His latest novel, Another Kind of Eden, marks the eleventh entry in Burke's series starring the Holland family, a clan much like his own. Set in 1962 in Colorado, the book is narrated by Aaron Holland Broussard, a peripatetic Houston-born would-be novelist who, like Burke, has a journalism degree from the University of Missouri. Broussard finds a job as a laborer on a big farm near the New Mexico border. He starts a relationship with a local beauty with a past and soon finds himself in a heap of trouble involving drugs, cults and what may or may not be the supernatural. It's a wild ride.
Broussard was also the protagonist of Burke's 2016 novel The Jealous Kind; in it, he's a teenager living in Houston in the 1950s — drive-in restaurants, souped-up cars, jukeboxes — who comes to the defense of a girl and gets wrapped up in the beginnings of a class war in Galveston. Asked if Aaron is an avatar for himself, Burke balks. "I won't say I lived that life," he explains, "but I will say I was there at the time."

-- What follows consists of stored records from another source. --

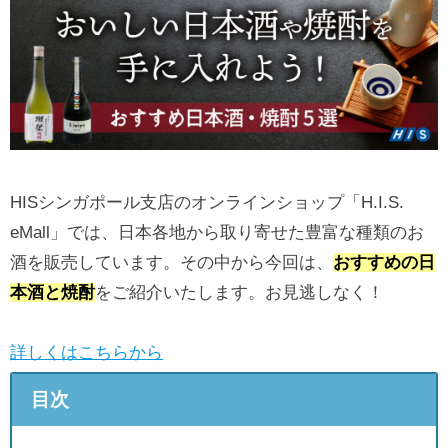
HISシンガポール支店のオンラインショップ「H.I.S.
eMall」では、日本各地から取り寄せた豊富な種類のお
酒を販売しています。その中から今回は、
おすすめの日
本酒と焼酎
をご紹介いたします。お見逃しなく！
詳しくはこちらから
目次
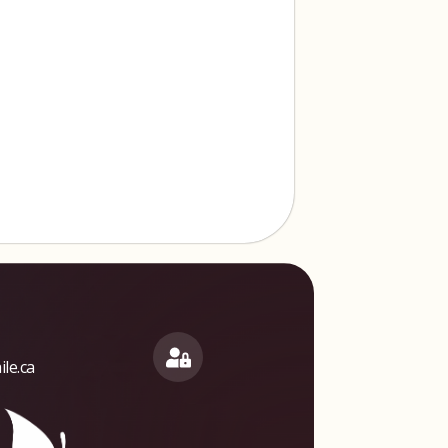
le.ca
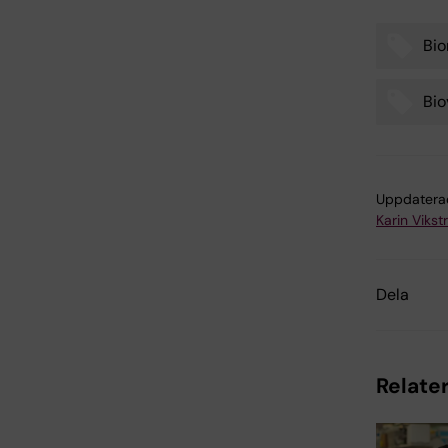
Bio
Tags
Bio
Uppdatera
Karin Viks
Dela
Relater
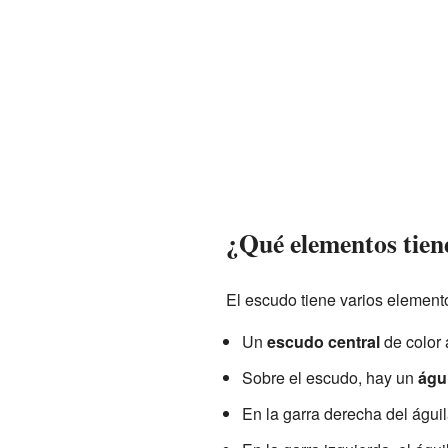
¿Qué elementos tien
El escudo tiene varios element
Un
escudo central
de color 
Sobre el escudo, hay un
águ
En la garra derecha del águi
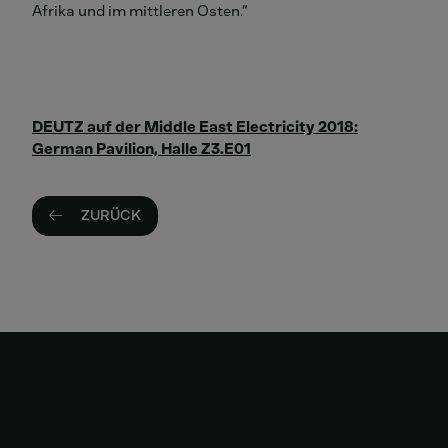
Afrika und im mittleren Osten.“
DEUTZ auf der Middle East Electricity 2018:
German Pavilion, Halle Z3.E01
ZURÜCK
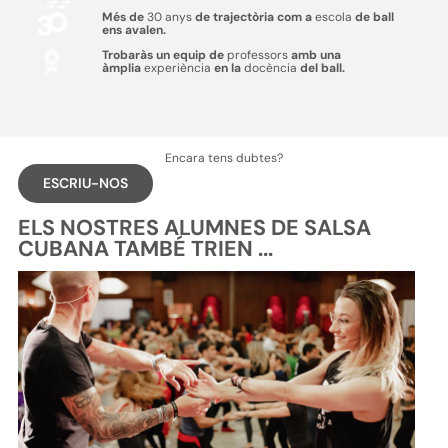
Més de
30 anys
de trajectòria com a
escola
de ball
ens avalen.
Trobaràs un equip de
professors
amb una
àmplia
experiència
en la
docència
del ball.
Encara tens dubtes?
ESCRIU-NOS
ELS NOSTRES ALUMNES DE SALSA
CUBANA TAMBÉ TRIEN ...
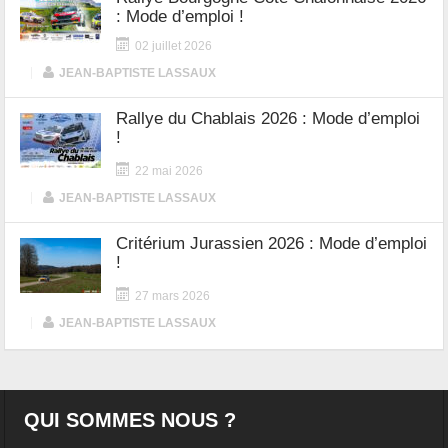
: Mode d’emploi !
02 juillet 2026
|
JEAN-BAPTISTE LASSAUX
Rallye du Chablais 2026 : Mode d’emploi
!
22 mai 2026
|
JEAN-BAPTISTE LASSAUX
Critérium Jurassien 2026 : Mode d’emploi
!
27 mars 2026
|
JEAN-BAPTISTE LASSAUX
QUI SOMMES NOUS ?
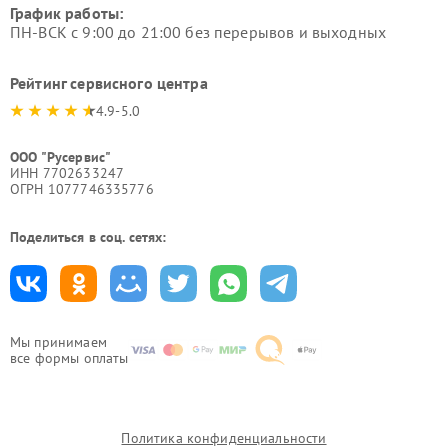
График работы:
ПН-ВСК с 9:00 до 21:00 без перерывов и выходных
Рейтинг сервисного центра
4.9-5.0
ООО "Русервис"
ИНН 7702633247
ОГРН 1077746335776
Поделиться в соц. сетях:
Мы принимаем
все формы оплаты
Политика конфиденциальности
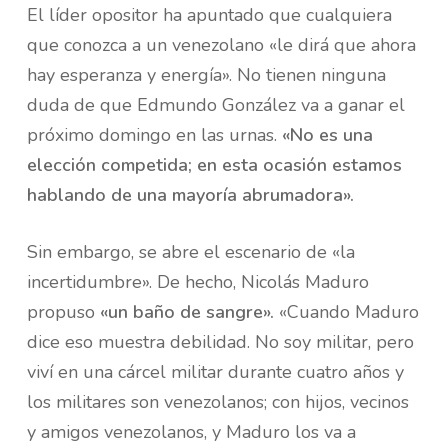
El líder opositor ha apuntado que cualquiera
que conozca a un venezolano «le dirá que ahora
hay esperanza y energía». No tienen ninguna
duda de que Edmundo González va a ganar el
próximo domingo en las urnas.
«No es una
elección competida; en esta ocasión estamos
hablando de una mayoría abrumadora».
Sin embargo, se abre el escenario de «la
incertidumbre». De hecho, Nicolás Maduro
propuso
«un baño de sangre».
«Cuando Maduro
dice eso muestra debilidad. No soy militar, pero
viví en una cárcel militar durante cuatro años y
los militares son venezolanos; con hijos, vecinos
y amigos venezolanos, y Maduro los va a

Today, Burke still channels an inner cowboy and lives on a 120-acre ranch outside Missoula, Mont. "It's pretty small by Montana standards — three stock tanks and three pastures," Burke notes. And though he admits that at 84 he's too old to ride, he's proud that the land also serves as a horse rescue and an animal refuge.
Inside, he writes, surrounded by the detritus of a long literary life. There are books, photographs, family heirlooms, even a Confederate sword carried by his great grandfather through the Civil War. Burke has seen a lot of time pass and has come to believe that all history may well be contemporaneous.
"The past is not even the past," he says. "My father was something of a historian. He did not believe that time was sequential. He believed that all time occurred simultaneously, or as he would have said it, 'as though in a dream inside the mind of God.'" In this sense, the Houston of his youth in the '40s and '50s lives on and on.